Task item A: List every email address that appears in the mailing list post on power efficiency, in the form in which each is written there.
Task item B: Pick up the mailing list post on power efficiency at the point where it stops, and write its continuation.

Extracted text:
§

Power Efficiency (was Re: Leaving the Desktop Market)

Alan Somers asomers at freebsd.org
Thu Apr 3 14:50:08 UTC 2014


On Wed, Apr 2, 2014 at 11:45 PM, Jordan Hubbard <jkh at ixsystems.com> wrote:
> [ Dropping Advocacy and Current from the CC as this has morphed ]
>
> On Apr 3, 2014, at 8:41 AM, Alexey Dokuchaev <danfe at nsu.ru> wrote:
>
>>> Some things have already seen progress, for example Davide's calloutng work
>>> includes timer coalescing, but there are still a lot of, uh, opportunities
>>> for improvement.  The Symbian EKA2 book has some very interesting detail on
>>> their power management infrastructure, which would be worth looking at for
>>> anyone interested in working on this, and I believe your former employer
>>> had some expertise in this area.
>>
>> Now that's something I'm glad to hear.  It would be cool if FreeBSD gained
>> some power-efficient software that run smoothly together with hardware (and
>> laptops in particular) developed by Jordan's former employer. ;-)
>
> I'm also glad to hear that, especially as it will have a big impact on mobile / "internet of things" roles (and if you read that Ars Technical article I cited earlier, one particular quote, with which I heartily agree, was: "I think the desktop on its own will die," Shuttleworth said, explaining that it must be paired with mobile success to embrace the shifting nature of personal computing.").
>
> A desktop (increasingly redefined to "laptop") is ultimately just a digital hub (to use Apple's marketing parlance) into which you plug sources of data, manage that data, mash it up in new and different ways, etc. on its way to somewhere else.  It's most important as a command-and-control or midway point for other devices, in other words, and if it's not designed to interoperate with those devices and instead wants to assume that it's really the first class citizen in the equation, then that desktop is marked for death. :)

§

Supplied material:
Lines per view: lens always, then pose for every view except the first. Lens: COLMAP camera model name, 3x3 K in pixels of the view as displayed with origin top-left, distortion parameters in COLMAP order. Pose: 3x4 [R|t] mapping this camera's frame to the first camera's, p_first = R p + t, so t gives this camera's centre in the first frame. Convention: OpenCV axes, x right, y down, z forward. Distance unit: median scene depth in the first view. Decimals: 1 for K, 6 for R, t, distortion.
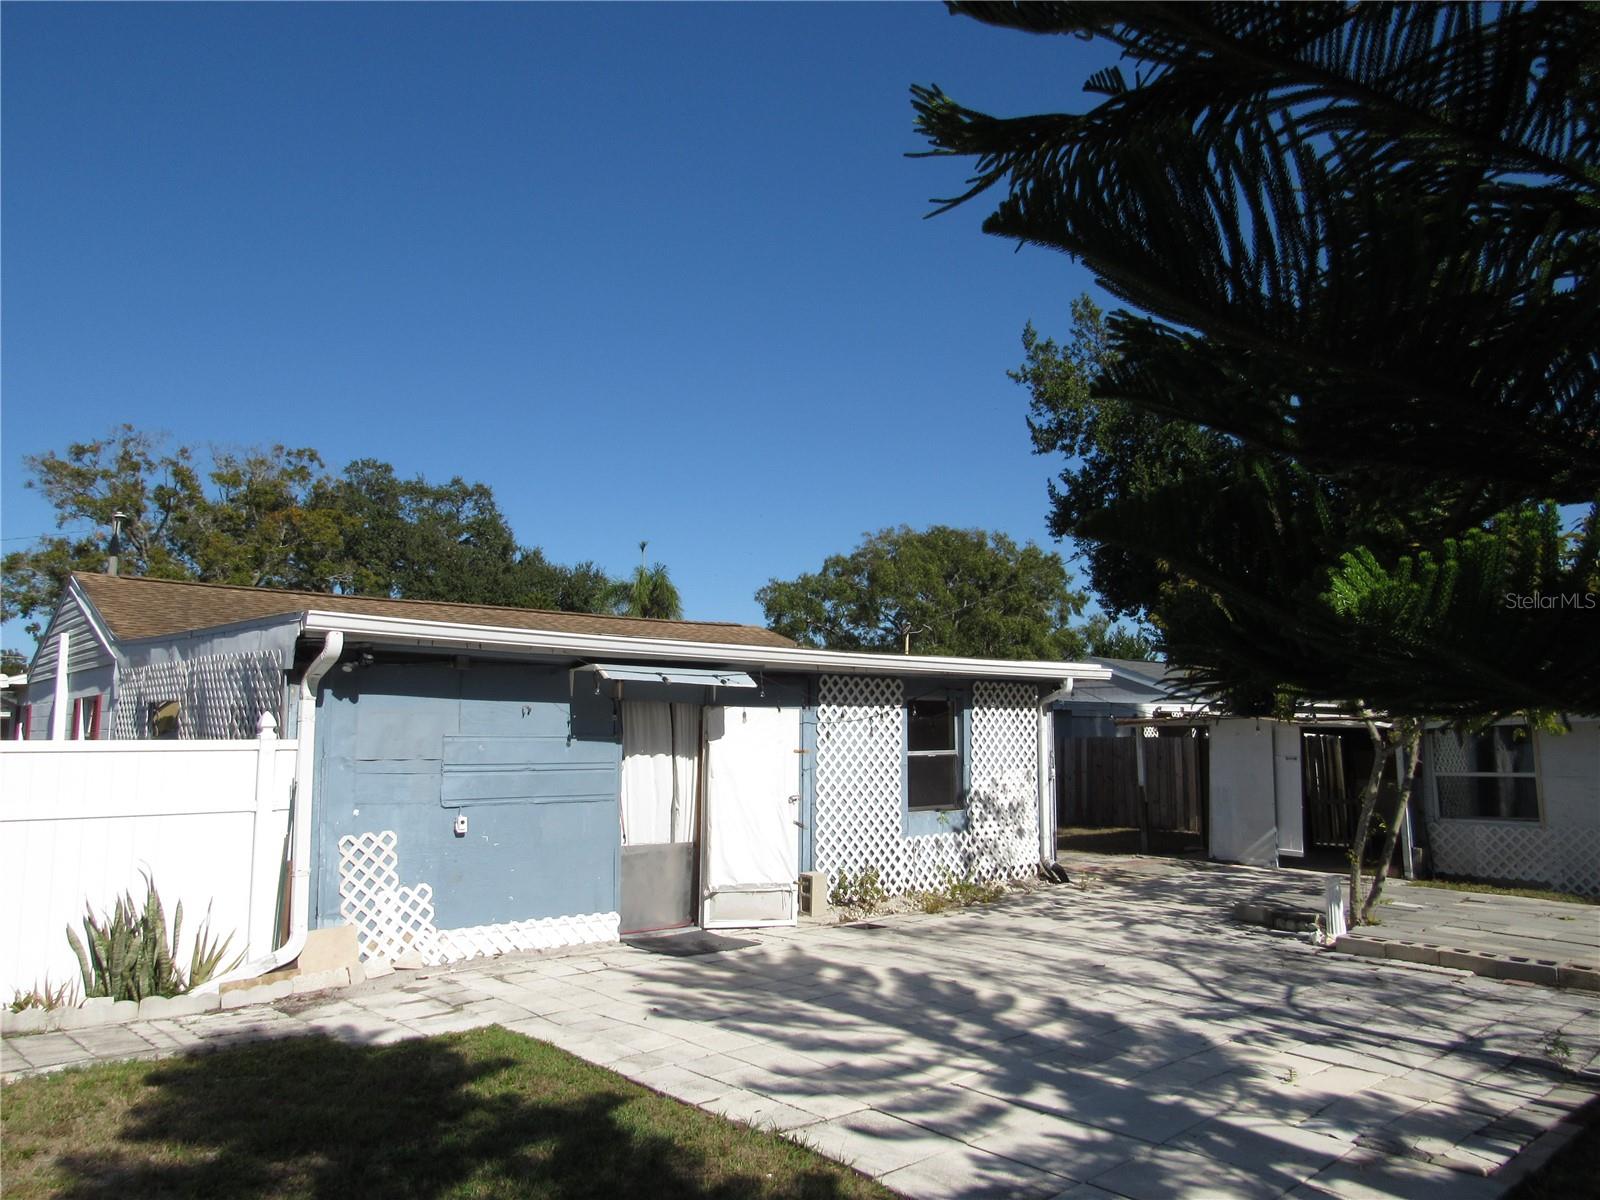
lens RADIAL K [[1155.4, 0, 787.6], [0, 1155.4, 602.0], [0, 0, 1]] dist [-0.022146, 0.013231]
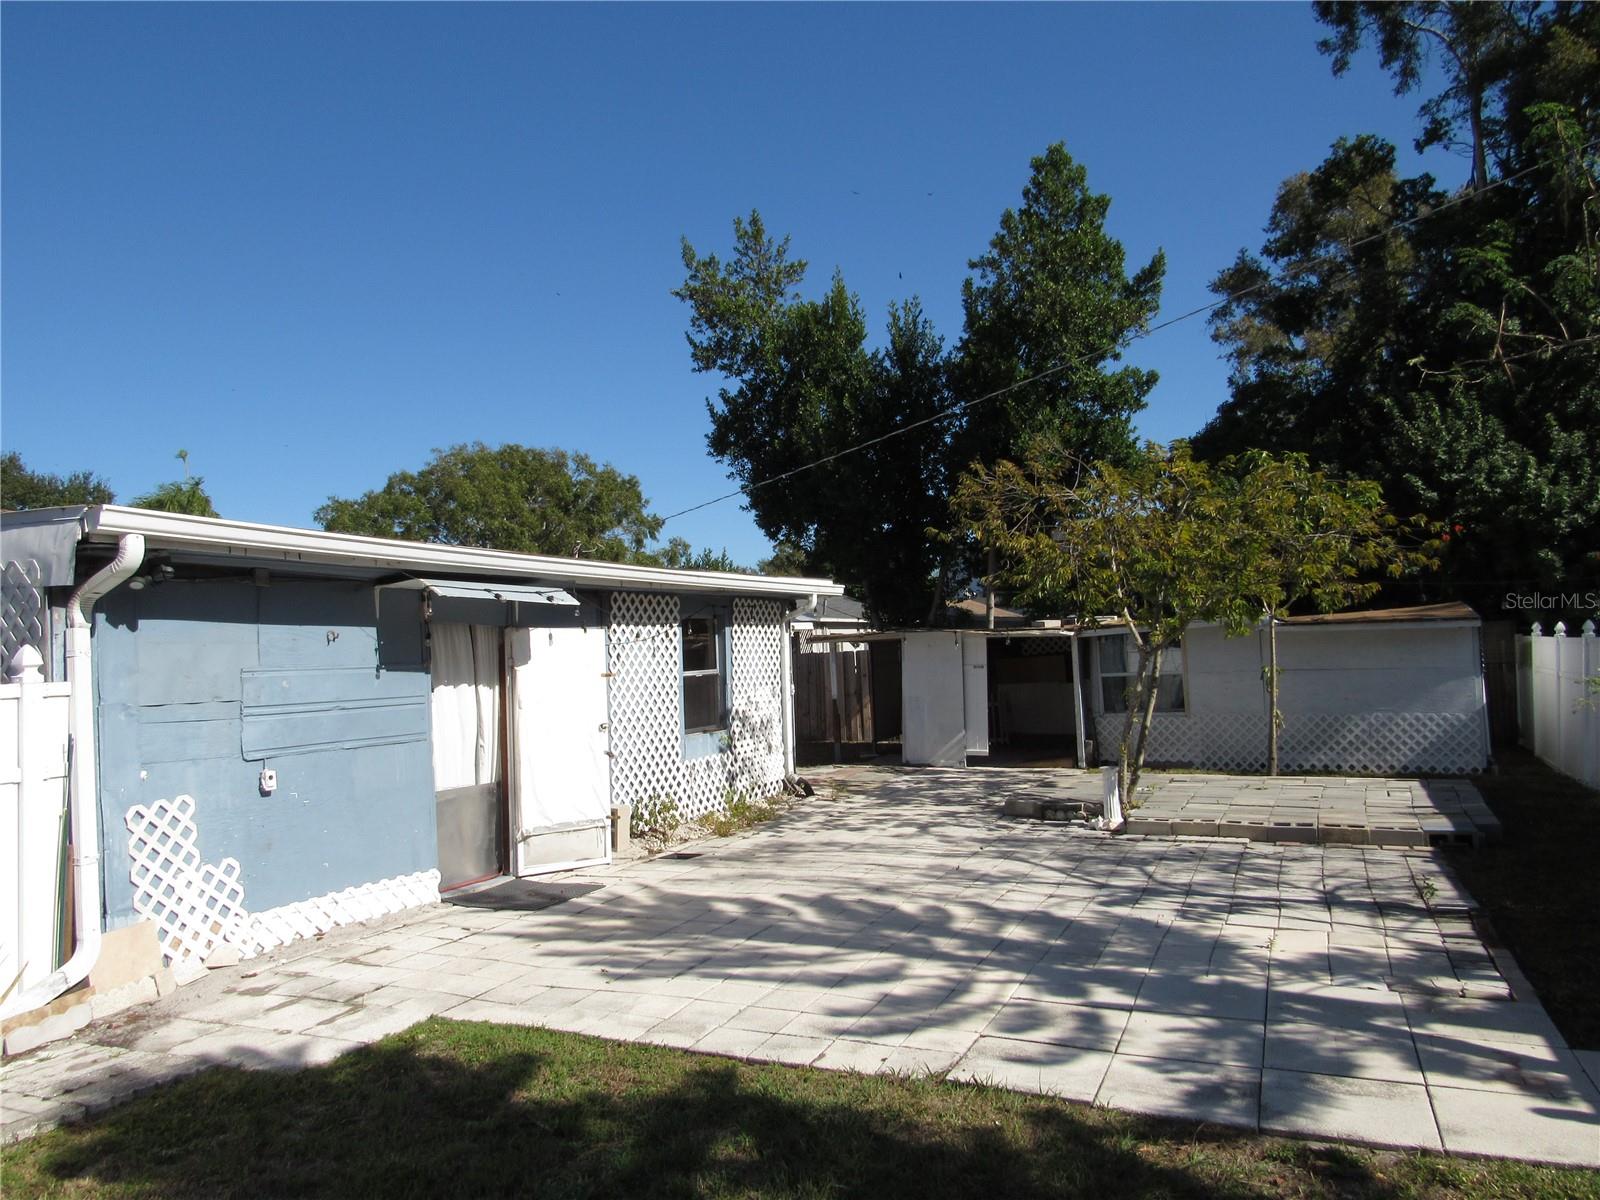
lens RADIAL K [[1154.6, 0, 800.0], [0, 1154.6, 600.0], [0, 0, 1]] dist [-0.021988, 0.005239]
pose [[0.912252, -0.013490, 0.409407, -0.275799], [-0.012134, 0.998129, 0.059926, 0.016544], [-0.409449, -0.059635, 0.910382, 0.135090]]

§

Response box A:
asomers at freebsd.org
jkh at ixsystems.com
danfe at nsu.ru

Response box B:
>
> Back to power, however, since that's the subject:  I would first ask the core team / foundation about their plans for the measurement side of things, without which there is really no power management effort since you can't optimize power or performance based purely on guesses and speculation.   Any OS X user is probably familiar with the "systemstats" command, though what they probably aren't as conscious of is just how far and wide (or deep) the instrumentation has to go to produce the information you see summarized there.  What's also not apparent is just how valuable that sort of information is in determining where the majority of your work lies, or how effective your ongoing efforts to optimize power and performance are.  There are a lot of blind alleys in this kind of work, and without telemetry it's easy to fool yourself into thinking you've just pulled off a major coup when, in reality, all you've done is shaved off a few fractions of a percent, or sometimes even made things worse.
>
> I would therefore propose this as the first and most obvious place to start.  Pick an efficient and concise "logging" format (though this isn't logging - this is more like auditing) and design an API that works in both kernel and user land for allowing things to cut records and identify just where each record came from.  Write a tool for exporting that data to a central collection point periodically since no single machine (or usage scenario) is going to exhibit all the behaviors you want to capture.  In fact, the more machines you can collect this data from, the better.  With suitable anonymization, I can see this being something a lot of FreeBSD users would be fine with opting into, and even if the project itself doesn't want to get into the data collection business, various appliance vendors with smaller and more focused ecosystems would certainly be interested and could leverage the same technology to set up their own telemetry collection points.  We'd use it!
>
> As long as the user has the option of opting in explicitly, I don't see any downside as long as the data collection process itself doesn't cause disruption of service or end up penalizing power or performance (which would be both ironic and bad).  That's why you want to design a purpose-built data collection system that you can optimize for maximum utility and minimal impact.  This is also why existing mechanisms like dtrace / ktrace / truss are simply not suitable.  They are fairly blunt instruments which are excellent "swiss army knife" tools for applying in a broad variety of scenarios, but they're not meant to be used all the time, and if you really want to collect data that will capture those specific moments when things run amuck or otherwise exhibit pathological behavior when you're not watching (which Murphy's law practically dictates will happen *especially* when you're not watching), then the data collection needs to happen all the time.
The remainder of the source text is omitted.